**Challenge 1:**
Decide whether each statement agrees with the Daniel Craig interview, answering yes or no and quoting the deciding words: (a) Flashbacks of a Fool is set mostly in an English seaside town in the late 1970s; (b) Craig won a Bafta for Casino Royale; (c) in his latest film, Craig plays an American actor.
**Challenge 2:**
According to the Daniel Craig interview, who questioned Craig about his new film?

**Provided passage:**
06-Apr-2008 • Actor News

In his latest film, Daniel Craig plays an arrogant, fortysomething British actor who loses his soul in Hollywood. Is he trying to tell us something? Liz Hoggard of The Independent interrogates the Bond star about his risqué pet project...

Daniel Craig is telling me about the first time he kissed a girl as a teenager. "You can remember those feelings of, 'Oh my God, we're touching!' You'd read about it in magazines but nothing could prepare you, and then suddenly, 'Oh my God, I'm doing it!' Those moments at 15 define the rest of your life. Everything starts firing, suddenly the electricity starts, the connectors start happening... you might be going to have sex at some point. And it's a huge emotional turmoil. It certainly was for me," he laughs in embarrassed recognition, "and I'm sure it was for everybody else. And then there's another leap: you might be an adult soon, and what does that mean?"

Is this really James Bond talking? Well, no, not quite. But still, there's something extraordinary about one of the world's biggest movie stars talking about his raw, teenage self (it's tricky to imagine Pierce Brosnan, let alone Roger Moore, getting so worked up about their confused adolescences). But the man who dragged Ian Fleming's suave, chilly secret agent into the 21st century seems keen to remind us that he's not to be mistaken in any way for his best-known character.

Craig may be the new star in the Hollywood firmament after the £300m box-office success of Casino Royale and he might have earned a Bafta nomination for the role, but he's not about to abandon the interesting, artsy films that were his bread and butter before he beefed up to woo Eva Green in those tight, blue swimming trunks. And after two decades toiling in showbusiness, neither is Craig wasting the chance to flex his new-found muscles and help a few friends out in the industry. Which is why the subject is snogging. It's one of the reasons Craig chose to take a part in his new British film, Flashbacks of a Fool, a coming-of-age story set largely in an English seaside town of the late-1970s. "There's lots of sex in the movie," says Craig, who then adds sweetly: "but also electric moments of just hand-holding."

**Provided material:**
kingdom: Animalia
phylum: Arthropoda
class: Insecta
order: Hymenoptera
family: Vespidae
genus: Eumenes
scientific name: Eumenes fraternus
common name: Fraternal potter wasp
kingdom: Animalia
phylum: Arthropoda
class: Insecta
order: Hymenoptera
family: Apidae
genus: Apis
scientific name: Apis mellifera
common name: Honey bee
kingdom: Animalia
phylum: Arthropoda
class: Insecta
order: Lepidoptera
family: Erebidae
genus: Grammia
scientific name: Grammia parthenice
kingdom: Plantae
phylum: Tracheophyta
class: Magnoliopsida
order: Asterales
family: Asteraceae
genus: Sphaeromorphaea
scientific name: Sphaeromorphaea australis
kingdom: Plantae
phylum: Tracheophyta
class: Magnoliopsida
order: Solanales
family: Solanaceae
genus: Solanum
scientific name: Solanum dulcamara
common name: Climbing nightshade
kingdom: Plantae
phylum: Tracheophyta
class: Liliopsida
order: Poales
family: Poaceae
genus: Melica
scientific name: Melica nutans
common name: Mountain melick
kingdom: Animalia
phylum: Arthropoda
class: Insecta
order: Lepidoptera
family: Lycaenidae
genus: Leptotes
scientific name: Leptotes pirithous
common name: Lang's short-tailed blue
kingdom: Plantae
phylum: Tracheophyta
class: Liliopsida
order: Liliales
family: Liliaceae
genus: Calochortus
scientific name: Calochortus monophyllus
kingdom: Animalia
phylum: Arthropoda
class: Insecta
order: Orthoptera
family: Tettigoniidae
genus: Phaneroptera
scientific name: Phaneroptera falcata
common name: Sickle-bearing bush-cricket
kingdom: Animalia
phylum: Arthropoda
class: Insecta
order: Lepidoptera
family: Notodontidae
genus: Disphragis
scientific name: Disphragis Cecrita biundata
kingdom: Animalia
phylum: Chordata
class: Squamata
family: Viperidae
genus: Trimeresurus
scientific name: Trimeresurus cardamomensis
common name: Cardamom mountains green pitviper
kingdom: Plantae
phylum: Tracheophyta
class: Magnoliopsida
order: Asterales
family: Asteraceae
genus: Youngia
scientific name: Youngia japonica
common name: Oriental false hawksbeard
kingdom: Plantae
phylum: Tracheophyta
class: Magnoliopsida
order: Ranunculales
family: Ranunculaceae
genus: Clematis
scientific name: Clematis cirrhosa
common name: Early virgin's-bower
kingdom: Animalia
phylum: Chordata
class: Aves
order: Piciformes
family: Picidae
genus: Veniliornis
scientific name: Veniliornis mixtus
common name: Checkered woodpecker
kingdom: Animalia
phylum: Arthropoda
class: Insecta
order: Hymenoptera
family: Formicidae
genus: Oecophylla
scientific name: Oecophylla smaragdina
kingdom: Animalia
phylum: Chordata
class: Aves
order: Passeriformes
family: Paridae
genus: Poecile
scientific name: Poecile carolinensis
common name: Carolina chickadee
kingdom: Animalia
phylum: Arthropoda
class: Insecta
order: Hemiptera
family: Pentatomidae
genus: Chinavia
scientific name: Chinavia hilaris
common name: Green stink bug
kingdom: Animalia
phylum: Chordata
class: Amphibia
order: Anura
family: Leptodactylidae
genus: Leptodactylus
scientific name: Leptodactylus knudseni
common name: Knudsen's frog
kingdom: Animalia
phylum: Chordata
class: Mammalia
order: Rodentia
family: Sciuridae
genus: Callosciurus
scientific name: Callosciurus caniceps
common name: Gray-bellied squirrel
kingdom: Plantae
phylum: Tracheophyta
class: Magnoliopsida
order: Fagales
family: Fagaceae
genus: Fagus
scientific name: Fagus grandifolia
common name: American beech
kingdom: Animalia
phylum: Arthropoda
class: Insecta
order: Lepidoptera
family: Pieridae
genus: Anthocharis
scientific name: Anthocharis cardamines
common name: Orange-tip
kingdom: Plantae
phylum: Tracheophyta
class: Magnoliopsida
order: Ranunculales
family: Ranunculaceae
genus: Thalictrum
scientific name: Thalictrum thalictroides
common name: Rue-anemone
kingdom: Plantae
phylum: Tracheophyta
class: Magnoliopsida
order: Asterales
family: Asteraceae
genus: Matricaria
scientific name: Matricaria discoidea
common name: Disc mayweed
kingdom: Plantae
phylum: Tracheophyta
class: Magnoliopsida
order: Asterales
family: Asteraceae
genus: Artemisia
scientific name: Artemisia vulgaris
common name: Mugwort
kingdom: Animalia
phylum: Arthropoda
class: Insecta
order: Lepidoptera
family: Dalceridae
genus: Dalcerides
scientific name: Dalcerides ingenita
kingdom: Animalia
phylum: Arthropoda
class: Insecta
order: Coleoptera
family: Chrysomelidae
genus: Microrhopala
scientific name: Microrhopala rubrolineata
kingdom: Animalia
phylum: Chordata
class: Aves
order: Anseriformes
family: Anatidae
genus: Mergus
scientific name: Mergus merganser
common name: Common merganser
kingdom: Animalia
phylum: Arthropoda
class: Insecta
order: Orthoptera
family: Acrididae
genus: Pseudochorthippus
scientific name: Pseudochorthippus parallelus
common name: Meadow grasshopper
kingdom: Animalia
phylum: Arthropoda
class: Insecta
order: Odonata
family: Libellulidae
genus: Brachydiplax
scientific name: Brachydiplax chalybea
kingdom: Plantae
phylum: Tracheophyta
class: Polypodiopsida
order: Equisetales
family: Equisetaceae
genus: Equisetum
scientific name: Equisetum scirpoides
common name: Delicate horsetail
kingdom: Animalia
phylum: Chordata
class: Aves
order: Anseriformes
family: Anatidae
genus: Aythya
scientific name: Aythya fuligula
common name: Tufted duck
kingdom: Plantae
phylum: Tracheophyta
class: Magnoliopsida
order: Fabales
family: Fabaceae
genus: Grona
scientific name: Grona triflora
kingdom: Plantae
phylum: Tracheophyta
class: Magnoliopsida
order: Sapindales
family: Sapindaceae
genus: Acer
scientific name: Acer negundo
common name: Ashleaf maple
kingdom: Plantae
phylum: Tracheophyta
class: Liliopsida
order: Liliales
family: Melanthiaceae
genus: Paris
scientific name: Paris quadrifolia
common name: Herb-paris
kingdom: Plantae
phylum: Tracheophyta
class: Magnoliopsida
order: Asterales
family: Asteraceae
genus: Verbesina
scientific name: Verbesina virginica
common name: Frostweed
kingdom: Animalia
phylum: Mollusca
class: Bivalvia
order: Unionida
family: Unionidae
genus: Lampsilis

**Task solution 1:**
(a) Yes: "a coming-of-age story set largely in an English seaside town of the late-1970s"
(b) No: "he might have earned a Bafta nomination for the role"
(c) No: "Daniel Craig plays an arrogant, fortysomething British actor"

**Task solution 2:**
Liz Hoggard of The Independent.